Your output must consist of the records printed verbatim, with the pictures excluded.
**** SUPPLIED ENTRIES
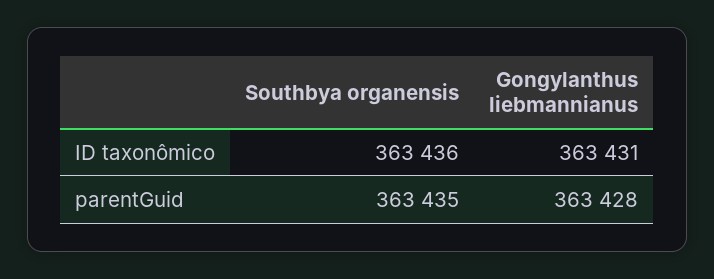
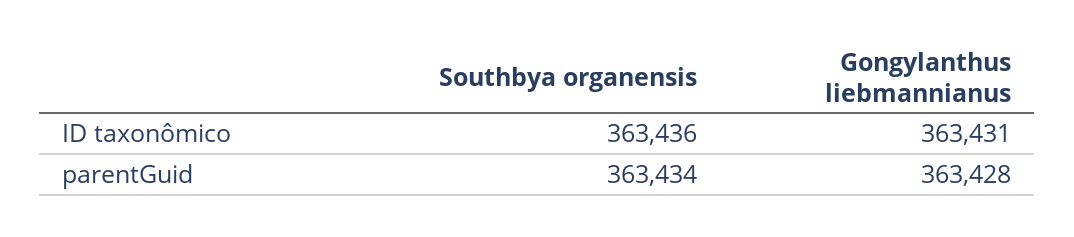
Southbya organensis, parentGuid: 363435 -> 363434

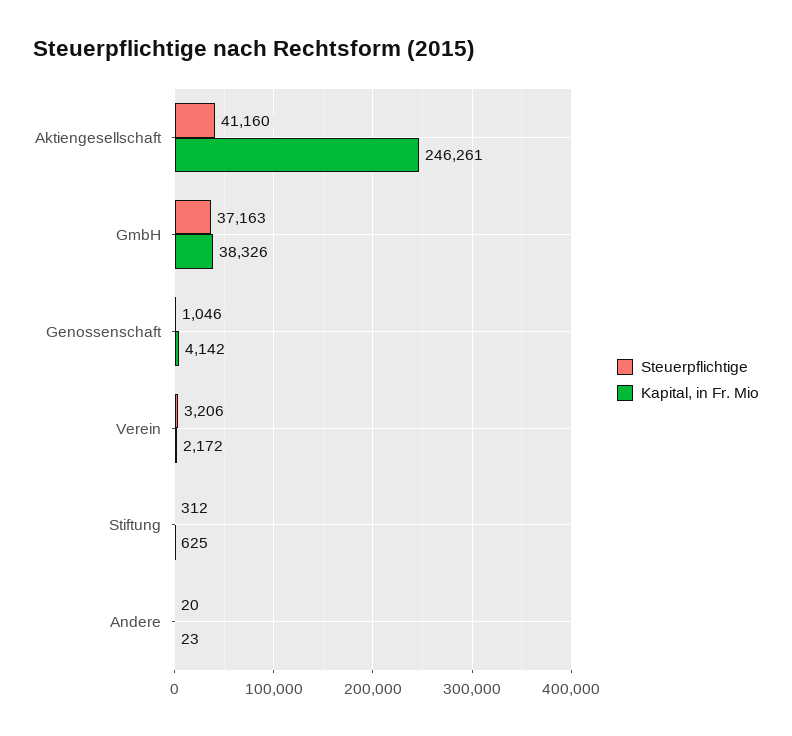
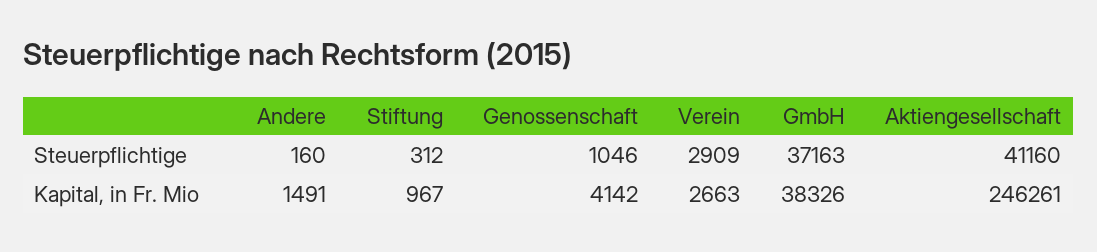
Steuerpflichtige, Verein: 3206 -> 2909
Kapital, in Fr. Mio, Verein: 2172 -> 2663
Kapital, in Fr. Mio, Stiftung: 625 -> 967
Steuerpflichtige, Andere: 20 -> 160
Kapital, in Fr. Mio, Andere: 23 -> 1491

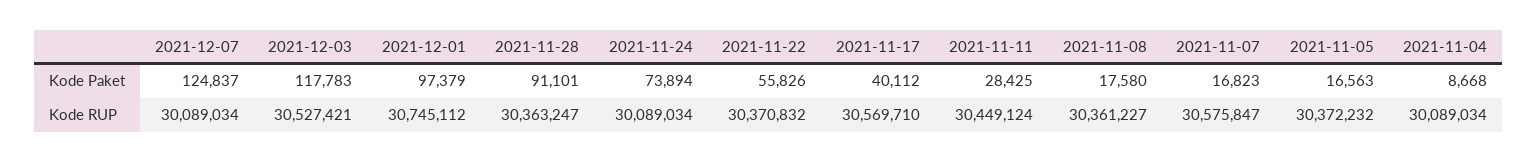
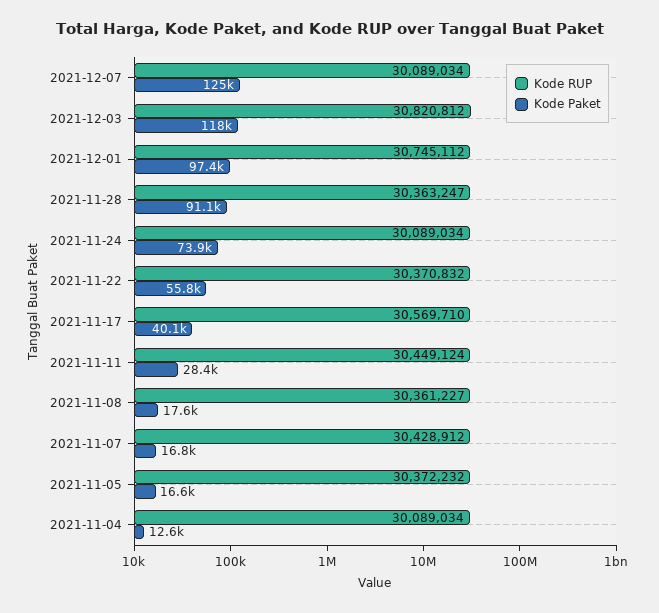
Kode Paket, 2021-11-04: 8668 -> 12600
Kode RUP, 2021-12-03: 30527421 -> 30820812
Kode RUP, 2021-11-07: 30575847 -> 30428912

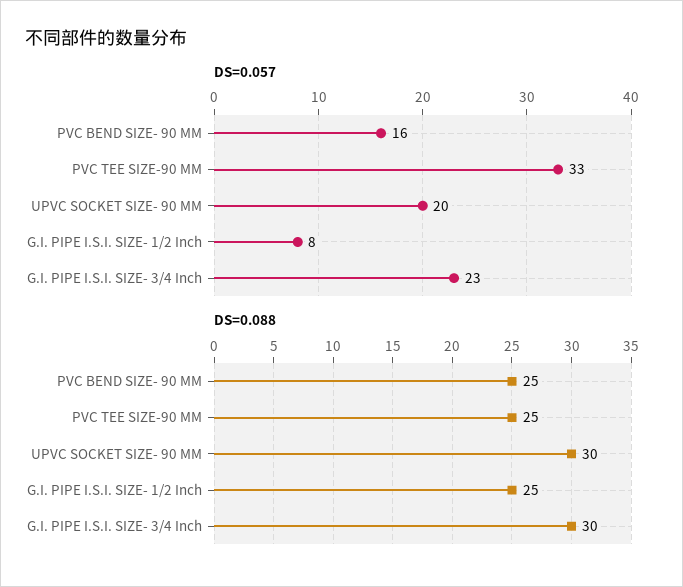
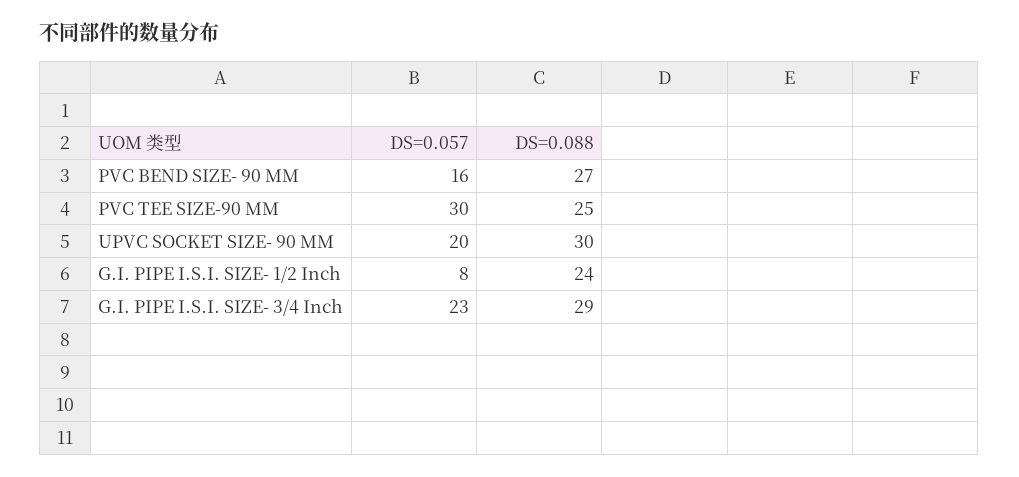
DS=0.057, PVC TEE SIZE-90 MM: 33 -> 30
DS=0.088, PVC BEND SIZE- 90 MM: 25 -> 27
DS=0.088, G.I. PIPE I.S.I. SIZE- 1/2 Inch: 25 -> 24
DS=0.088, G.I. PIPE I.S.I. SIZE- 3/4 Inch: 30 -> 29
********
**FINAL ANSWER:**
Southbya organensis, parentGuid: 363435 -> 363434

Steuerpflichtige, Verein: 3206 -> 2909
Kapital, in Fr. Mio, Verein: 2172 -> 2663
Kapital, in Fr. Mio, Stiftung: 625 -> 967
Steuerpflichtige, Andere: 20 -> 160
Kapital, in Fr. Mio, Andere: 23 -> 1491

Kode Paket, 2021-11-04: 8668 -> 12600
Kode RUP, 2021-12-03: 30527421 -> 30820812
Kode RUP, 2021-11-07: 30575847 -> 30428912

DS=0.057, PVC TEE SIZE-90 MM: 33 -> 30
DS=0.088, PVC BEND SIZE- 90 MM: 25 -> 27
DS=0.088, G.I. PIPE I.S.I. SIZE- 1/2 Inch: 25 -> 24
DS=0.088, G.I. PIPE I.S.I. SIZE- 3/4 Inch: 30 -> 29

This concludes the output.